INSTRUCTIONS FOR THE TASK: From the listing below, copy every line with the word "lines".

INFORMATION SUPPLIED:
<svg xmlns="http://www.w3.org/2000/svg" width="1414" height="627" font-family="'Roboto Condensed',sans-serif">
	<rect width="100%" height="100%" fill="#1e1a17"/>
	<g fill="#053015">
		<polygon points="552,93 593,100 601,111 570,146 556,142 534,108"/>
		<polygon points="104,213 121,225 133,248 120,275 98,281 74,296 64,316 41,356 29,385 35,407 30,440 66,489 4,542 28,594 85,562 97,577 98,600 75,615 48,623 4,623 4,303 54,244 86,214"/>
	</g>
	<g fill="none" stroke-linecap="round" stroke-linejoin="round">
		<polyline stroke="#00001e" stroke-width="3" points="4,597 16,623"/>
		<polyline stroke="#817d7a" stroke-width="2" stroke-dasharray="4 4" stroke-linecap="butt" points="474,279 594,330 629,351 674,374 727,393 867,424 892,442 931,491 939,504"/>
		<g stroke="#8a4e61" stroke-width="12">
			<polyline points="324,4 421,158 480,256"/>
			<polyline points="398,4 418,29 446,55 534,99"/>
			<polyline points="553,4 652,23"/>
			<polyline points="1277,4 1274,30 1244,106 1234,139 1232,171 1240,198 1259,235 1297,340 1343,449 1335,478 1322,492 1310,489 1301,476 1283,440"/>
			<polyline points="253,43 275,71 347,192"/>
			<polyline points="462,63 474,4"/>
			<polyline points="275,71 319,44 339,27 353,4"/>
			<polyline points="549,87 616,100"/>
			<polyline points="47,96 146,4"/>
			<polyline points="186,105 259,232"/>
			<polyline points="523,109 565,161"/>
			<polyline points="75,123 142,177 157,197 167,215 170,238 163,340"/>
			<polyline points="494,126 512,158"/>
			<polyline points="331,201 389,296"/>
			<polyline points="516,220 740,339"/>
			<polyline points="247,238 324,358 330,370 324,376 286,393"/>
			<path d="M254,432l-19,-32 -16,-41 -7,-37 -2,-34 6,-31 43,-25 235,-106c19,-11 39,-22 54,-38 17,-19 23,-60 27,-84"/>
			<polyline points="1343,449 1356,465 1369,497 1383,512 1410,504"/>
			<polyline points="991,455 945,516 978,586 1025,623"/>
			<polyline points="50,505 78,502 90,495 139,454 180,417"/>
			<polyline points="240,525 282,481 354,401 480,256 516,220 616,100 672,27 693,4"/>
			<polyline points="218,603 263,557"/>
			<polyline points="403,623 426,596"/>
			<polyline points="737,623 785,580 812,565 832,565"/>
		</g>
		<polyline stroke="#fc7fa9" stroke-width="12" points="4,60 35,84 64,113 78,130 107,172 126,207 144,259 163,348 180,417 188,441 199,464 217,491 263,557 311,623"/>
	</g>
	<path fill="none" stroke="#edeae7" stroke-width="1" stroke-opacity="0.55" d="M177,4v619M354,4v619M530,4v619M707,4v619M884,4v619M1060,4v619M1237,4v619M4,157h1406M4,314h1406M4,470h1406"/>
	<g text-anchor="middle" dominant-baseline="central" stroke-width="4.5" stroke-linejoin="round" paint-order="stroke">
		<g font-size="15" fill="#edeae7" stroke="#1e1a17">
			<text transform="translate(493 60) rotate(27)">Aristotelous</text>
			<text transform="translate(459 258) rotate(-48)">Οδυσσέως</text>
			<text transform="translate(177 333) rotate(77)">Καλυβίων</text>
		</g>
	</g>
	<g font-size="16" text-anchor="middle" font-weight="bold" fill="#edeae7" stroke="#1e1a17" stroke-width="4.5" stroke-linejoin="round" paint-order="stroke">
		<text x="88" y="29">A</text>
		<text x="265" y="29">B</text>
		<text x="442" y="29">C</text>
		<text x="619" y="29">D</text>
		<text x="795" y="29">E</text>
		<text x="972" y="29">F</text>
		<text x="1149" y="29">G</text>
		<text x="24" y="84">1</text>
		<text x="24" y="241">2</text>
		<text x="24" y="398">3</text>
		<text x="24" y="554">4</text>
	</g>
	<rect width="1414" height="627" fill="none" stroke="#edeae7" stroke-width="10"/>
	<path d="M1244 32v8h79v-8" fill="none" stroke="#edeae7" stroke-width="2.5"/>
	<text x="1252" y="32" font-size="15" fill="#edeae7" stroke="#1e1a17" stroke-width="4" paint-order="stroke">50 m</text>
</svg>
...
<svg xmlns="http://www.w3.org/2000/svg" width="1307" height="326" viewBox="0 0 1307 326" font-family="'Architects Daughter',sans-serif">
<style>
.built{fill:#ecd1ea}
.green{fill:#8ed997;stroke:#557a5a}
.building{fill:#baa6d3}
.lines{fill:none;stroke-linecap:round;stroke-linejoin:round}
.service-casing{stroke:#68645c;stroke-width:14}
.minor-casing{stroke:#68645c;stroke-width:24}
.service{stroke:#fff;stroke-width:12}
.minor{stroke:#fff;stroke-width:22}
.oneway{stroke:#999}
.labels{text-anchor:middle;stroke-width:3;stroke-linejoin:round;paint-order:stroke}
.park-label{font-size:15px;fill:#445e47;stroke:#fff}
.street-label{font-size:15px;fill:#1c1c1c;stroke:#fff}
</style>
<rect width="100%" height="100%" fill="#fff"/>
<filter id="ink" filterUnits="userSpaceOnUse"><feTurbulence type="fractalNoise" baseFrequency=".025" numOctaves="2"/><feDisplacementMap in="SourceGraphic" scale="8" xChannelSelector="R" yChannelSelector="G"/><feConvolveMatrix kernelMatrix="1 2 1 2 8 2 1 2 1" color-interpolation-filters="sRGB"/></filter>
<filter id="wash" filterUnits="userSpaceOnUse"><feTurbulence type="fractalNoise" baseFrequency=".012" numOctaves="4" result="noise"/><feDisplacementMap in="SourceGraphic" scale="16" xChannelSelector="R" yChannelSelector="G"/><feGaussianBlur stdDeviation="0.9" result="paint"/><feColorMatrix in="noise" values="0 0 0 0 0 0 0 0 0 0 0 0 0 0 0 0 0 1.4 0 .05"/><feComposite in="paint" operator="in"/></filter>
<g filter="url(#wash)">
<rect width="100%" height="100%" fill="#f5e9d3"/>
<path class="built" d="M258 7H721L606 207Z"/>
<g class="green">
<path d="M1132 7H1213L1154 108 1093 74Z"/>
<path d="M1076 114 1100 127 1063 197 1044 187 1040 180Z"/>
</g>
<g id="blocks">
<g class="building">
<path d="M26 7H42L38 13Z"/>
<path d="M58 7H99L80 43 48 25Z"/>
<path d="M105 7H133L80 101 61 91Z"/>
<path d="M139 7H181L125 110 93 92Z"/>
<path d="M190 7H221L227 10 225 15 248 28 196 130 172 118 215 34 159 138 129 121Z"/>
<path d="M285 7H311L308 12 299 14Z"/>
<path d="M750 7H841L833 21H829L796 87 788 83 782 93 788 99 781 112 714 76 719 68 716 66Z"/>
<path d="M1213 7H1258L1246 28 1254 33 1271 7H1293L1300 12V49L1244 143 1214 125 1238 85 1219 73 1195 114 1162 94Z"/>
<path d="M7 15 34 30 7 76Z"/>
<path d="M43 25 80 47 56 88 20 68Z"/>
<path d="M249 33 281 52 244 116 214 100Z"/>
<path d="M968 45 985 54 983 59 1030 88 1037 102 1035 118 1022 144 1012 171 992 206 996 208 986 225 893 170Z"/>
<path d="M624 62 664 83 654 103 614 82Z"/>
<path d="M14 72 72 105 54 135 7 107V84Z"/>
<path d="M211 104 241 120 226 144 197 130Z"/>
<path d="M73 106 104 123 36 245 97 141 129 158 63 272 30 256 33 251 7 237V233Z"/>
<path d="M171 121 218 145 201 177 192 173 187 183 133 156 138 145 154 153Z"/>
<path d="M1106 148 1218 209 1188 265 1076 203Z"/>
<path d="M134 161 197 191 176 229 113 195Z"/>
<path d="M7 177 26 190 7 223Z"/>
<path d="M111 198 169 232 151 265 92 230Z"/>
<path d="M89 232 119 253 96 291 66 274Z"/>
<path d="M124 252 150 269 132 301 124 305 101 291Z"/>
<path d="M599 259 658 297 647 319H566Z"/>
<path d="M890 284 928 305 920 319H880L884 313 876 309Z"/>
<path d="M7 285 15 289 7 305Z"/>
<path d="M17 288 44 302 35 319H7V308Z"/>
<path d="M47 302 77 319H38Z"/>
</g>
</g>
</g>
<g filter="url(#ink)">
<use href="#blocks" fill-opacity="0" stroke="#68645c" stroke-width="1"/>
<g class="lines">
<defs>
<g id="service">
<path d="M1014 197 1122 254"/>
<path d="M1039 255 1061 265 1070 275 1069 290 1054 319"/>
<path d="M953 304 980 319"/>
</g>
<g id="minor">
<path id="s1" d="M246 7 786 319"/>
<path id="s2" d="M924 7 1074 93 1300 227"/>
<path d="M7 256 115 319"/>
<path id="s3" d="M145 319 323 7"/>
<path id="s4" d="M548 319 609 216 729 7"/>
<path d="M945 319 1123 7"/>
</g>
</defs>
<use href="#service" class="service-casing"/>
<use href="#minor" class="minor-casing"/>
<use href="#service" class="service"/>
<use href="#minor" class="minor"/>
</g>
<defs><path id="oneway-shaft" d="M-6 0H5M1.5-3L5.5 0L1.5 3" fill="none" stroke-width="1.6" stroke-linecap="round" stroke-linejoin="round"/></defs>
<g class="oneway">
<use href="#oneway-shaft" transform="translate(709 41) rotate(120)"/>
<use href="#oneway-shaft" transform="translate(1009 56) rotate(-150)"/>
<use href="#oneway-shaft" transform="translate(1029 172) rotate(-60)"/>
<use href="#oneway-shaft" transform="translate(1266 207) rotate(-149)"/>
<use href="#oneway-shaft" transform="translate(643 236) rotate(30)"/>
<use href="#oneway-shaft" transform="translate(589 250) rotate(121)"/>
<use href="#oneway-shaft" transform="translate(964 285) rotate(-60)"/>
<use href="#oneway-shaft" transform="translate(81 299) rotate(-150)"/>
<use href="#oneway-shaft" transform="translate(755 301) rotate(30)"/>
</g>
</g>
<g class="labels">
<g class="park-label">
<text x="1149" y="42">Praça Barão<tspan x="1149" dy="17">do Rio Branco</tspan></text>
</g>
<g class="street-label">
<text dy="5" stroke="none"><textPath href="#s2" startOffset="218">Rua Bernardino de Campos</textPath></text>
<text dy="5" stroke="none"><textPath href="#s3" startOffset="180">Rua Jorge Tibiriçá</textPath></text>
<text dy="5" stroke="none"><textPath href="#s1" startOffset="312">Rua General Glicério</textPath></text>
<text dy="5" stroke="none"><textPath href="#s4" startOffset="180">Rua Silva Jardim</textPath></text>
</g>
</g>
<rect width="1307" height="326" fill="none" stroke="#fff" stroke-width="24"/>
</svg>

EXERCISE ANSWER:
.lines{fill:none;stroke-linecap:round;stroke-linejoin:round}
<g class="lines">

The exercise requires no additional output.